◆ Tarefa solicitada 1
Extraia do comentário sobre as espécies de morte, sem alterações, o trecho que começa em "A morte espiritual, começou" e termina em "(Apocalipse 20:6, 12-15).".
◆ Tarefa solicitada 2
Diga se cada afirmação abaixo está de acordo com o comentário sobre as espécies de morte, respondendo sim ou não e citando literalmente as palavras do comentário que decidem a questão. (a) A morte física entrou no mundo através de Adão. (b) A consequência da morte espiritual só veio muito tempo depois do pecado inicial. (c) Entre o pecado de Adão e a entrega da lei por Moisés, Deus sujeitou as pessoas a uma lei escrita.
◆ Tarefa solicitada 3
Segundo o comentário sobre as espécies de morte, para quem é a "segunda morte, o lago de fogo"?

◆ Texto de origem

Esta passagem faz a conexão entre a primeira parte da carta, que fala da condenação da humanidade for causa do pecado de Adão e da justificação através de Cristo, e os três capítulos seguintes que tratam da santificação e do pecado na natureza humana.
Para se entender bem este texto, é preciso levar em conta que há três espécies, ou aspectos, da morte:
A morte física, à qual se referem os versículos 12 a 14. Essa entrou no mundo através de Adão e passou a todos os seus descendentes. Adão (e Eva com ele) desobedeceram a Deus, e por isso perderam o direito de comer do fruto da “árvore da vida” que permitia que vivessem para sempre (Gênesis 3:22 a 24). A morte física será um dia cancelada e os mortos serão ressuscitados para não morrerem mais (João 5:25-28, 1 Coríntios 15:22, 26, Apocalipse 21:4). Essa é a solução divina para o problema da morte física.
A morte espiritual, começou com o pecado inicial de Adão e Eva, e consiste na separação da comunhão de Deus. Essa consequência foi imediata. Ao comerem da árvore da ciência do bem e do mal, eles e os seus descendentes adquiriram uma consciência que os condenou pela prática consciente do mal e assim todos morrem espiritualmente ao pecarem conscientemente. A solução divina do problema da morte espiritual se faz mediante a reconciliação do pecador com Deus através da fé em Cristo, sendo esta a regeneração do espírito (João 5:24).
A perpetuação da morte, chamada "segunda morte, o lago de fogo”, é para os que não forem achados inscritos no livro da vida (Apocalipse 20:6, 12-15).
Do que foi exposto nos capítulos anteriores, conclui-se que por Adão entrou o pecado no mundo e como resultado a morte passou aos seus descendentes, que formam toda a humanidade, porquanto todos pecaram. O “pecado” é personificado como se fosse algo já preexistente proveniente do exterior para o mundo da humanidade, e a “morte” é a morte física bem como a espiritual, ou o afastamento de Deus.
Nada mais é dito sobre a origem do mal, e no período entre o pecado de Adão até a entrega da lei através de Moisés, Deus não tinha sujeitado ninguém a uma lei escrita por Ele. Sem lei, é claro que não podia haver transgressão e não havendo transgressão, não podia haver pecado por transgressão da lei, explicando-se assim a sentença “onde não há lei o pecado (de transgressão da lei) não é levado em conta”.

(Entradas do conjunto de dados)
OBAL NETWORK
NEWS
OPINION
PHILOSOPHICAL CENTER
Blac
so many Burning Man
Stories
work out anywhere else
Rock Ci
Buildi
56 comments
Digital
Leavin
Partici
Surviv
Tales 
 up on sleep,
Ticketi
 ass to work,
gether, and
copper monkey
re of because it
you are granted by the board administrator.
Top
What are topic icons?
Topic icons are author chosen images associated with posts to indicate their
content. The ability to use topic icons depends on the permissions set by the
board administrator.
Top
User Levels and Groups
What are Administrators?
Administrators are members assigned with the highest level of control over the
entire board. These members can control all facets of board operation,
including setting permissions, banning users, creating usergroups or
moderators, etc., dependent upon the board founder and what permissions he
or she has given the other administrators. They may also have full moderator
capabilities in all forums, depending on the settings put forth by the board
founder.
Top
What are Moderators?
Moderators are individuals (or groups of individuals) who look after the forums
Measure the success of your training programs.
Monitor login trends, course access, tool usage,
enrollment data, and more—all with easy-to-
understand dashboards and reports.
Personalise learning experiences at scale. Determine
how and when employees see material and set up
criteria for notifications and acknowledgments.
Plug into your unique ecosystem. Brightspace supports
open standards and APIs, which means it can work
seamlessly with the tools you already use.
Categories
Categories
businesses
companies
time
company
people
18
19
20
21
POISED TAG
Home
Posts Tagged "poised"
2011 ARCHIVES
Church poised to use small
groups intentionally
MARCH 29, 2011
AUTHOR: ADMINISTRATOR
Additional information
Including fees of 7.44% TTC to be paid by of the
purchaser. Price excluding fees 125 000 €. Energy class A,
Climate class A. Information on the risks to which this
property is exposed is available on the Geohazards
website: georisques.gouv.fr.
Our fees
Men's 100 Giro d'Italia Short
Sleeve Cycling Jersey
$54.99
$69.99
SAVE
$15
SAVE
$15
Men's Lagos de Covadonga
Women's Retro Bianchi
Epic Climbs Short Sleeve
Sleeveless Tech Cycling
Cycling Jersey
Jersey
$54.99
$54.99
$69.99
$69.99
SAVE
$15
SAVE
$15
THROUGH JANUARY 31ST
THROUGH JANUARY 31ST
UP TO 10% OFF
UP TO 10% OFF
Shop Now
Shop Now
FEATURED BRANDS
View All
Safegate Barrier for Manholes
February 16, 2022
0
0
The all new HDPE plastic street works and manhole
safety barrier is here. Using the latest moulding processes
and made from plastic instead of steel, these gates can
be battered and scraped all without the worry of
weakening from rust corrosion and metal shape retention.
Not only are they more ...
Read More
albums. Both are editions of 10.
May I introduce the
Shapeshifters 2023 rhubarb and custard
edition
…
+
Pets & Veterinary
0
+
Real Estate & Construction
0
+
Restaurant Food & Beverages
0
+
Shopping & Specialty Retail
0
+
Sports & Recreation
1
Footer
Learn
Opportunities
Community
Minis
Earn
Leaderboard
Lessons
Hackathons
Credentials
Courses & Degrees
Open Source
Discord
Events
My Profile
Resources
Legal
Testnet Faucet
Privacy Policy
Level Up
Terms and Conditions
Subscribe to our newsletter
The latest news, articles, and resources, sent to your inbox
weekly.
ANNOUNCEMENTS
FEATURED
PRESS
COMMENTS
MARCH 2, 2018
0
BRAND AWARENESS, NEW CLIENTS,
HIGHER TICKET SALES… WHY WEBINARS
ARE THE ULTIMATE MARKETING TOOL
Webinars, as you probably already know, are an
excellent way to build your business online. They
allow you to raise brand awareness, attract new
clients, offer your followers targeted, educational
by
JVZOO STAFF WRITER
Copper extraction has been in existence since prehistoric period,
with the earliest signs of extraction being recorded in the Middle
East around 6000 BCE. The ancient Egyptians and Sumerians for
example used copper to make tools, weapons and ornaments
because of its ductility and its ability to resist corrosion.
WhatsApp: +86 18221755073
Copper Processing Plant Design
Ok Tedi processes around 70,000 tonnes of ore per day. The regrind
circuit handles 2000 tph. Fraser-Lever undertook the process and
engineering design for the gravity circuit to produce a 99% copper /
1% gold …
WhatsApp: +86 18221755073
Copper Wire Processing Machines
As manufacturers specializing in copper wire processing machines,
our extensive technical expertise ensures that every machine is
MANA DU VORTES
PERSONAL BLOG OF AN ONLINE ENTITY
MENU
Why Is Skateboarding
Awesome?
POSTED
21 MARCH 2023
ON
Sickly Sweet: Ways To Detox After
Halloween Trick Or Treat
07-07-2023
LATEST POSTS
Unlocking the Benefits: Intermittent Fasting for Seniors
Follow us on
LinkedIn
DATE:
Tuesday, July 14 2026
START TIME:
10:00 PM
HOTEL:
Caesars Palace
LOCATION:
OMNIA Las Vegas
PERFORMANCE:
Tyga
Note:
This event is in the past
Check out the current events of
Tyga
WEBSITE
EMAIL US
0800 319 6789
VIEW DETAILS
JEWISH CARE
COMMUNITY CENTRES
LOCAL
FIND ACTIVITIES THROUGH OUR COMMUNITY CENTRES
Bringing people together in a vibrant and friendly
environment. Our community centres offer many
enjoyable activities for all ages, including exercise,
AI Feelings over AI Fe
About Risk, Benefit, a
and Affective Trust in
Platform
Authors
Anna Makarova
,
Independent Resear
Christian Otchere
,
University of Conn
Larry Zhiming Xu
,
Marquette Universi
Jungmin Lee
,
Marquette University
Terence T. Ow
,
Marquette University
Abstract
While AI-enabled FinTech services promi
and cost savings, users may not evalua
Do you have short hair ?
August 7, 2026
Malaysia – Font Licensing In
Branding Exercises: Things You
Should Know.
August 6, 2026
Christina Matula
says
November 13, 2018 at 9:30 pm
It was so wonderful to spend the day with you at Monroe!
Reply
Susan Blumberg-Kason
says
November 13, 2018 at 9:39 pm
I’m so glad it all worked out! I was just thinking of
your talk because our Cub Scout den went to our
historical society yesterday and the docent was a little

◆ Resposta final 1
A morte espiritual, começou com o pecado inicial de Adão e Eva, e consiste na separação da comunhão de Deus. Essa consequência foi imediata. Ao comerem da árvore da ciência do bem e do mal, eles e os seus descendentes adquiriram uma consciência que os condenou pela prática consciente do mal e assim todos morrem espiritualmente ao pecarem conscientemente. A solução divina do problema da morte espiritual se faz mediante a reconciliação do pecador com Deus através da fé em Cristo, sendo esta a regeneração do espírito (João 5:24).
A perpetuação da morte, chamada "segunda morte, o lago de fogo”, é para os que não forem achados inscritos no livro da vida (Apocalipse 20:6, 12-15).

◆ Resposta final 2
(a) Sim: "Essa entrou no mundo através de Adão e passou a todos os seus descendentes."
(b) Não: "Essa consequência foi imediata."
(c) Não: "Deus não tinha sujeitado ninguém a uma lei escrita por Ele."

◆ Resposta final 3
Para os que não forem achados inscritos no livro da vida.